Bermodalkan uang pemberian dari sang Ibu sebesar S$ 50, Choo mencoba untuk membeli kain untuk mulai berjualan sendiri dari satu pasar ke pasar lain. Namun modal ini tidak cukup, Ia berusaha untuk mendapatkan dana pinjaman pada temannya sebesar S$ 6. Modal tersebut dia belikan kain dan memulai bisnisnya sendiri di pasar. Dengan modal yang pas-pasan, Choo tetap bertahan dan berusaha untuk bisa menabung.
Memiliki tabungan yang cukup diperkuat dengan pinjaman dari bank, saat Choo berusia 21 tahun Ia mulai melirik bisnis properti dengan membeli satu rumah toko (ruko). Hal ini cukup berani, lantaran pinjaman ini memiliki tenor waktu 10 tahun dengan bunga pinjaman sebesar 50%.
Namun kelihaian melihat peluang, Choo berhasil menyewakan dan mengumpulkan S$ 1.000 hingga S$ 2.000 setiap bulan dari ruko tersebut. Pendapatan ini kembali Ia investasikan untuk membeli lebih banyak unit ruko. Pada saat dia berusia 32 tahun, Choo telah berhasil membeli lebih dari 30 unit toko dan semuanya menghasilkan pendapatan sewa.
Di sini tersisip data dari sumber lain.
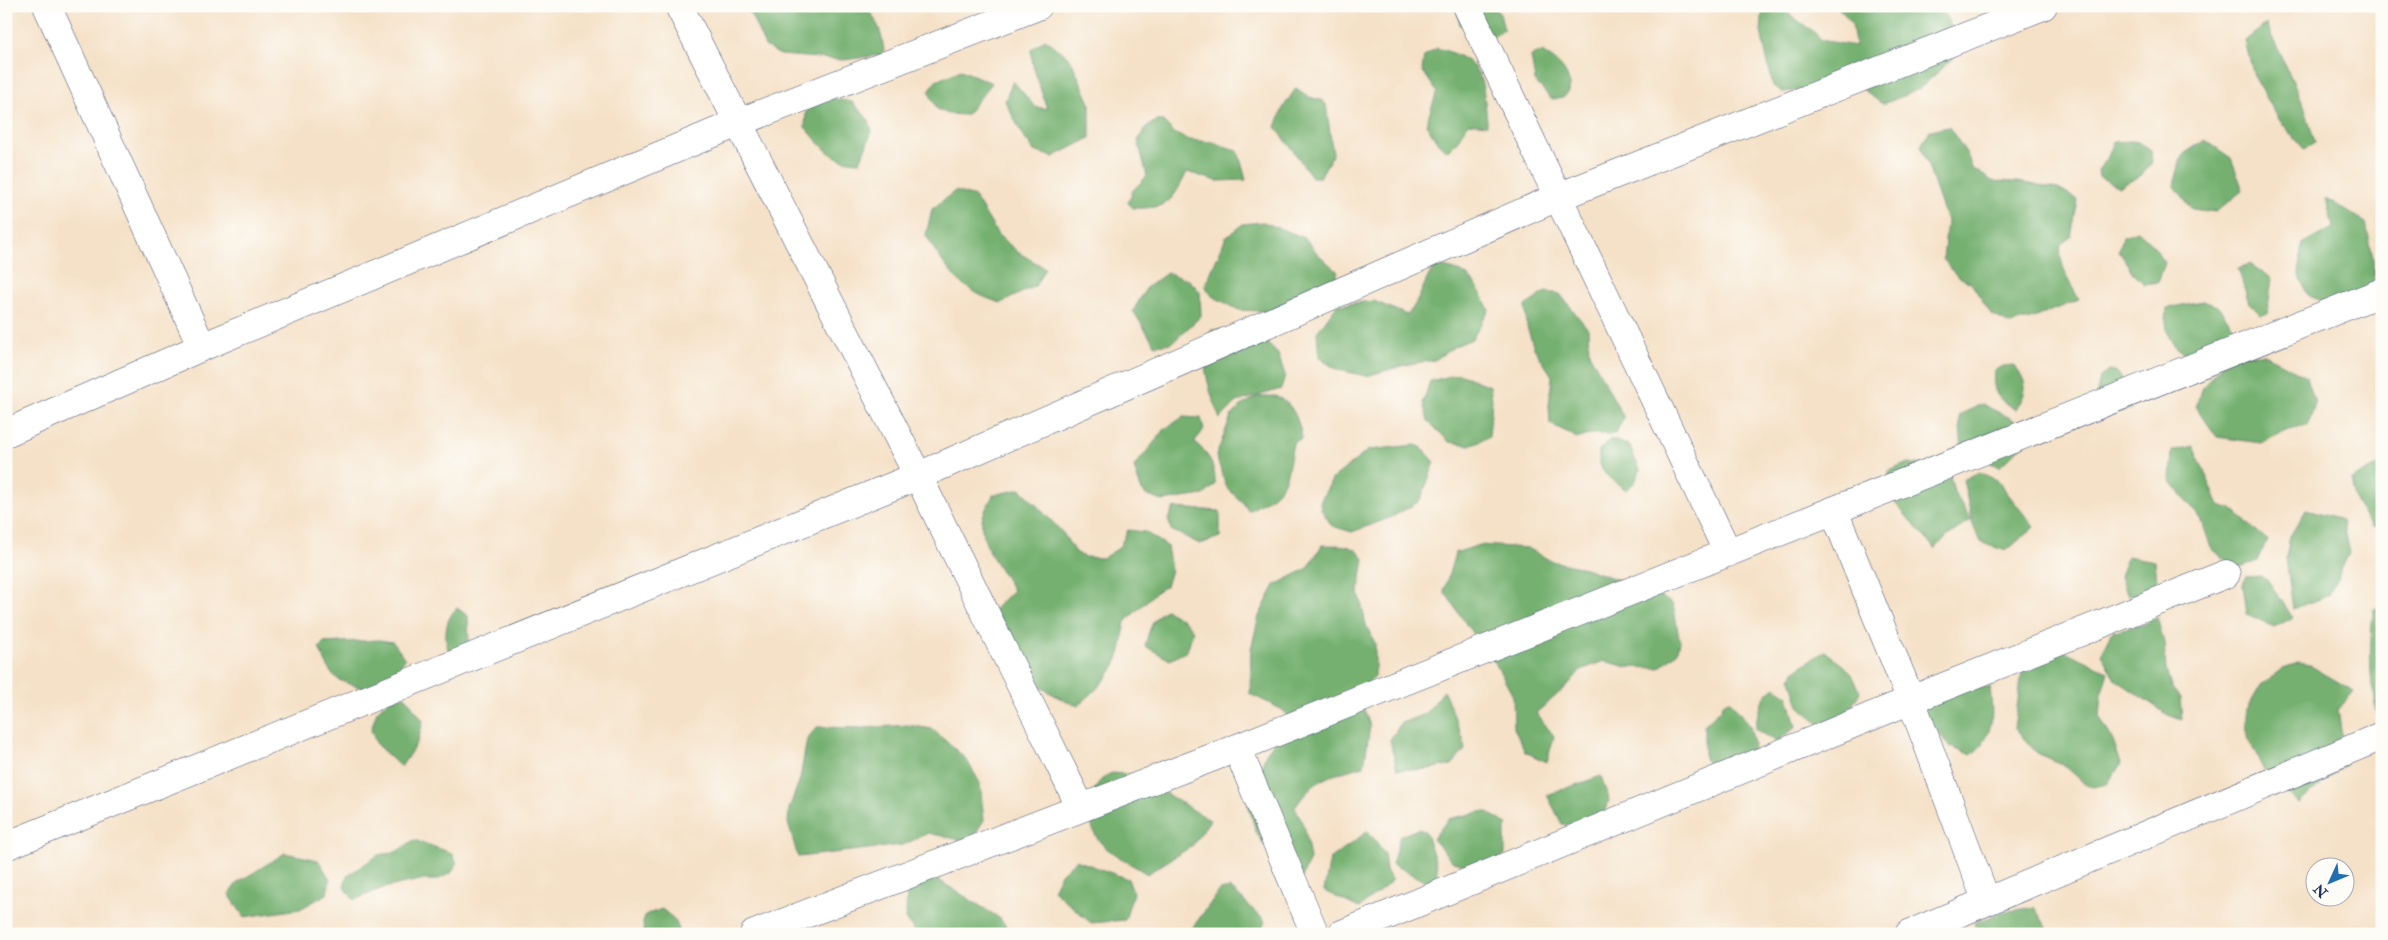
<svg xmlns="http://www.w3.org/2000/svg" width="2388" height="940" viewBox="0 0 2388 940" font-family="'IM FELL Double Pica',serif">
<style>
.forest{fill:#74b070;stroke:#487067}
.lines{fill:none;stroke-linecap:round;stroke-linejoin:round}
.minor-casing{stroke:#3c4a6e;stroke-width:29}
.minor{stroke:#fff;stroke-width:28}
</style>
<rect width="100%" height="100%" fill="#fdfcf7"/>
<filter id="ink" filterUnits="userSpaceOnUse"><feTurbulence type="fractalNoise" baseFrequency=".02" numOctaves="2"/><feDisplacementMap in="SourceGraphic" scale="10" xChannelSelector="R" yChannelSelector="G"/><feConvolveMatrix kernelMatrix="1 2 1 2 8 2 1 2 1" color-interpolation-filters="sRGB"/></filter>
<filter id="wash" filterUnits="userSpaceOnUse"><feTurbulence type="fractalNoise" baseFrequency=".0096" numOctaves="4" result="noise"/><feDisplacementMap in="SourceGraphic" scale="20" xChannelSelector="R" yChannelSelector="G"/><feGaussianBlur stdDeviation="1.12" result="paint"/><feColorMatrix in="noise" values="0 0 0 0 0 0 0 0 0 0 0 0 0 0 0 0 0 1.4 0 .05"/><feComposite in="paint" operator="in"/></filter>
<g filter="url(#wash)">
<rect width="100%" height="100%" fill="#f5e1c7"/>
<path class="forest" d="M 747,6 L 864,6 C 877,17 882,34 884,51 L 880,55 L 844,60 L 780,55 L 765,46 Z
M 1456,6 L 1493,6 L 1500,14 L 1504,30 L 1494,36 L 1460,25 Z
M 1778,6 L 1815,33 L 1821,40 L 1855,46 L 1852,23 L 1837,6 L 1937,6 C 1951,13 1953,38 1957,52 L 1955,57 L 1919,89 L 1886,103 L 1881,103 L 1857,85 L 1783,92 L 1773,86 L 1761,32 L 1763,7 Z
M 2266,24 L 2304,105 L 2315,143 L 2304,149 L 2280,121 L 2254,76 L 2245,41 Z
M 1045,39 L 1070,58 L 1090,103 L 1090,138 L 1053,157 L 1034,151 L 1023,136 L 1005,101 L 1013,81 L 1035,107 L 1047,109 L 1033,66 L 1031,50 Z
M 1437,48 C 1484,61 1482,77 1487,120 L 1487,125 L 1468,123 L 1456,143 L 1448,151 L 1438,143 L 1426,124 L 1437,92 L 1422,70 L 1424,57 Z
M 1542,52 C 1557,61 1572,73 1569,92 L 1563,98 L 1551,99 L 1535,81 L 1531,56 Z
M 961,70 L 992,83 L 966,115 L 948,114 L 937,109 L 929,92 L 936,81 Z
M 1296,88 L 1309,97 L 1323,101 L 1326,104 L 1333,154 L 1320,177 L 1312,177 L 1276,127 L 1283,108 Z
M 815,98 L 830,98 L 852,102 L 869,120 L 872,131 L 860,162 C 830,161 824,148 805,127 L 806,112 Z
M 1156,121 L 1163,121 L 1176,134 L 1189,140 L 1213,142 L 1238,151 L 1246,180 L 1217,181 L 1187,172 C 1172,202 1168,209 1133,208 L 1128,203 L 1133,190 L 1147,176 L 1138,141 L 1145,128 Z
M 1949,127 L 1967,154 L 1972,168 L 1992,181 L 2018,182 L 2058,189 L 2078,200 L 2071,237 L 2061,244 C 2058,265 2070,282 2079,300 L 2030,319 L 2010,324 L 1991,314 L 1971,283 L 1957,276 L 1943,259 L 1947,221 L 1921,146 L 1930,130 Z
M 2205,140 L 2231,158 L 2243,190 L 2216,212 L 2192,209 L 2174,185 L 2182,155 Z
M 2131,141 L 2138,142 L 2151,151 L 2152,162 L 2142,175 L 2119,187 L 2099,177 L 2098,170 L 2107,159 L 2114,142 Z
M 955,191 L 975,197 L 998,235 L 1019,253 L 1045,268 L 1035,286 L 1001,303 C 962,292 945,269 926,235 L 932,209 Z
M 2326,198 L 2366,223 L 2373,258 L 2374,286 L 2342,310 L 2307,294 L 2299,274 L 2303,243 L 2333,228 Z
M 1263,222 L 1305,238 L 1318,254 L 1338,272 L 1329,297 L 1307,313 L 1239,310 L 1212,296 L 1205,286 L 1226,237 L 1243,224 Z
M 2138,231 L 2152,244 L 2165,263 L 2158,282 L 2144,284 L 2132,272 L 2119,251 L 2123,236 Z
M 2250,264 L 2272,279 L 2267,314 L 2261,315 L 2249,303 L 2238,268 Z
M 1435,266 C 1470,270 1475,280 1489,310 L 1472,339 L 1455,346 L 1435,360 L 1410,364 L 1366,376 L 1338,370 L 1319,358 L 1317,332 L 1337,305 L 1374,301 L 1407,315 C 1421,301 1423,281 1435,266 Z
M 1167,273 L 1189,280 L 1200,291 L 1201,316 L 1172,343 L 1155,345 L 1133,311 L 1147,287 Z
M 1546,292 L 1560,294 L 1588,329 L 1589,353 L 1624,418 L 1615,434 L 1590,434 L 1577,439 L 1571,434 L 1550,424 L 1549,406 L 1552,376 L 1534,348 L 1527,327 L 1525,306 Z
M 2203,301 L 2217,306 L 2234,327 L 2232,346 L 2195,359 C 2170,346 2164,338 2167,308 Z
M 1211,330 L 1238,330 L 1262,338 L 1278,354 L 1285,375 L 1281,389 L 1237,402 L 1220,419 C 1211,396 1196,354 1211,330 Z
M 2231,354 L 2264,354 L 2307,377 L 2315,403 L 2308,426 L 2288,430 L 2261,443 L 2217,437 L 2196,407 L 2203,387 Z
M 2013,365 C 2029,383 2028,390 2016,410 C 1997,399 1992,393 1994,371 L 2003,366 Z
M 2109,371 L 2116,372 L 2138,401 L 2131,409 L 2110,414 L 2096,397 L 2100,377 Z
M 1459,374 L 1490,386 L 1492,400 L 1489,437 L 1470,445 L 1449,442 L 1428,421 L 1423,403 L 1430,381 Z
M 1275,396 C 1293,402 1299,421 1302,438 L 1293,443 C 1285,485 1288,490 1248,511 L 1244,504 L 1227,488 L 1216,456 L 1231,416 L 1242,405 L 1257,397 Z
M 1982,404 L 2014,420 L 2031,438 L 1999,467 L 1962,449 L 1959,415 Z
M 1183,417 L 1201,418 L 1204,430 L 1194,442 C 1208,452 1216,467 1215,485 L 1204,495 L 1162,501 L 1146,495 L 1141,489 L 1134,467 L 1165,429 Z
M 1610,439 L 1629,445 L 1640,470 L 1635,482 L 1626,490 C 1608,476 1598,474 1599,450 Z
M 1415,445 L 1421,447 L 1435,462 L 1420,501 L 1392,517 L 1352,532 L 1332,526 L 1321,509 L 1320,502 L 1333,478 L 1369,450 Z
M 2193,446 L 2219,505 L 2232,509 L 2267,540 L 2258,561 L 2236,568 L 2211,548 L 2202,521 L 2170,480 L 2172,451 Z
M 1908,463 L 1948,467 L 1954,492 L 1971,520 L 1949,535 L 1935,549 L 1888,495 L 1889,471 Z
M 2382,463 L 2382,528 L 2372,527 L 2356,503 L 2351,480 Z
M 1979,472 L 1997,480 L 2034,527 L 2006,551 L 1980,542 L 1973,525 L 1963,480 Z
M 1021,489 L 1063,533 L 1074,551 L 1084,557 L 1103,558 L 1119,548 L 1128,530 L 1145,532 L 1167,546 L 1171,570 L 1166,586 L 1156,592 L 1125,622 C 1123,630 1124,638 1122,646 C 1117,672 1097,689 1078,706 L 1063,700 L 1009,669 L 989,614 L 1013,590 C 1002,570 979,544 982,520 C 983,512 990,503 993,495 Z
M 1174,508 L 1220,511 L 1220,537 L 1200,544 L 1171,530 L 1168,519 Z
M 2306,510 L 2342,520 L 2349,553 L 2329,595 L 2293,609 L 2286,558 L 2290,536 Z
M 1322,545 C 1340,546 1353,542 1364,559 L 1359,592 L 1366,625 L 1375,643 L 1375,676 L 1359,694 L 1370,726 L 1364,766 C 1328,776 1318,776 1295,807 L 1305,829 L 1310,859 L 1300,882 L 1270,854 L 1256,832 L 1248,804 L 1266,753 L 1291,722 L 1283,710 L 1250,694 L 1251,649 L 1259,616 L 1275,585 L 1308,568 Z
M 1479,545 L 1528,548 L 1551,561 L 1585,568 L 1658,594 L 1673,605 L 1680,642 L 1677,653 L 1659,668 L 1627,667 L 1604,661 L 1581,670 L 1566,687 L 1536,713 L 1554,736 L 1547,762 L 1525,752 L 1514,728 L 1513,696 L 1490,653 L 1470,630 L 1444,591 L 1455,553 Z
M 2127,556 L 2155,561 L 2159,600 L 2153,592 L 2128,595 L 2120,577 Z
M 2261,576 L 2267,579 L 2293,618 L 2274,627 L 2247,614 L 2243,585 L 2245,577 Z
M 2382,605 L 2382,726 C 2367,689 2370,649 2373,610 Z
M 457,608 L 468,616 L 469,645 L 449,653 C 444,638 444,620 457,608 Z
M 1166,610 L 1184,620 L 1193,631 L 1187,651 L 1170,660 L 1145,646 C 1149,632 1152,616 1166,610 Z
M 2157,617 L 2164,643 L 2166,670 L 2171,687 L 2180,698 L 2182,720 L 2168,715 L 2115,679 L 2101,654 L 2113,631 L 2142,625 Z
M 379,640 L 393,642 L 405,659 L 396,673 L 370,691 L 339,680 L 331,673 L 319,648 L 324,643 Z
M 1825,651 L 1851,672 L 1860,692 L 1843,721 L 1822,727 L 1799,706 L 1791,679 L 1794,671 Z
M 2065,651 L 2108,672 L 2102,692 L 2100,718 L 2113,740 L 2121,764 L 2107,784 L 2093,787 L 2086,785 L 2063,764 L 2038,754 L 2014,728 L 2022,672 L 2041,655 Z
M 2298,663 L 2309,665 L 2354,691 L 2338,710 L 2346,764 L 2299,803 L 2266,775 L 2249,740 L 2246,725 L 2246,711 L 2261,685 L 2283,668 Z
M 1775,687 L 1788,696 L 1796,727 L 1776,742 L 1755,729 C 1758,712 1760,697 1775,687 Z
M 1990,687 C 1993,719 1995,732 1972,755 L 1950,747 L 1920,710 L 1934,690 Z
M 1444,691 L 1463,738 L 1465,750 L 1452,765 L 1420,770 L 1397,769 L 1390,740 L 1401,723 L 1425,714 Z
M 405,696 L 423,721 L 418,741 L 401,767 L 377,745 L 371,730 L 377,711 L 390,699 Z
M 1730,701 L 1750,726 L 1754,745 L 1744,760 L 1721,775 L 1704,759 L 1704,725 L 1721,709 L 1724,702 Z
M 908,725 L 932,729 L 966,759 L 980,783 L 984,820 L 970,842 L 928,833 L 903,845 L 798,857 L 788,823 L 789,809 L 800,779 L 807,739 L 817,727 L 863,728 Z
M 1112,773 L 1135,775 L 1210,820 L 1192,846 L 1147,874 C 1132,864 1112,855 1101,843 C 1084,825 1086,782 1112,773 Z
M 1601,776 L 1609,800 L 1603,819 L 1587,828 L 1562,824 L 1547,795 Z
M 1485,811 L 1508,825 L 1505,829 L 1505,855 L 1480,869 L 1453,862 L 1433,839 L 1448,819 Z
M 1418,829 L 1425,831 L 1437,866 L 1437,874 L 1428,883 L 1392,864 L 1400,836 Z
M 1368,831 L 1384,852 L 1386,870 L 1392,881 L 1359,908 L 1324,891 L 1330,859 Z
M 414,840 L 452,853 L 457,864 L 451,873 L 437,880 L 420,880 L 383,888 L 354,900 L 344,887 L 347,876 L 378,855 L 396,852 Z
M 285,853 L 318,860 L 330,879 L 327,894 L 300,909 L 244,917 L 229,894 L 237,883 Z
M 1076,860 L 1128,879 L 1133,893 L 1125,920 L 1091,923 L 1053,890 L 1061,874 Z
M 935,878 L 998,917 L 1013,934 L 917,934 L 906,919 L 907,882 Z
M 1230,888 L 1265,921 L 1260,934 L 1188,934 L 1220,890 Z
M 2034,907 L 2051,934 L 1978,934 L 1974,923 L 2003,912 Z
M 662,909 L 675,920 L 681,934 L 644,934 L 643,923 L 645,915 Z"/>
</g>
<g filter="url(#ink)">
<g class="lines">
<g class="minor-casing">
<path id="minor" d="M 47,6 L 202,347
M 679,6 L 918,476 L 1081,808
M 1467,6 L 1728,553
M 6,433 L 202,347 L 740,122 L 1038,6
M 1834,511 L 1911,700 L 1986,900
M 1237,748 L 1315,934
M 6,846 L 918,476 L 1558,197 L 2043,6
M 754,934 L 1237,748 L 2382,292
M 1342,934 L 1911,700 L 2226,574
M 1909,934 L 2382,736"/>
</g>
<use href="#minor" class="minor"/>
</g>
</g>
<rect width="2388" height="940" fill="none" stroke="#fdfcf7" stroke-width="25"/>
<g transform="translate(2330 882) rotate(226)"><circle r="24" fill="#fdfcf7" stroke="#a3aaba"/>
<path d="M0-4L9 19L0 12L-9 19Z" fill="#1f6fb2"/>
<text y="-8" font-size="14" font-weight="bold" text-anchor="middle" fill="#1b2f5e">N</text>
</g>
</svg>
Sempat menginap di hotel murah di Tokyo pada tahun 1991 menginspirasi Choo untuk memulai hotel sendiri. Ruangan itu sangat kecil, dan harga yang ditawarkan sangat adil. Saya pikir ide ini bisa dibawa ke Singapura dan bisa menghasilkan uang, katanya dalam wawancara dengan Forbes.
Ia melihat sektor properti akan menjanjikan mengingat wilayah Singapura yang kecil. Tiga bulan setelah kepulangannya, ia melakukan upaya pertamanya dengan membeli tanah di Geylang seharga S$ 1,5 juta. Dia membangun 20 unit apartemen di atasnya, dan secara bertahap membangun lebih dari 100 unit apartemen yang tersebar di empat lahan di Geylang.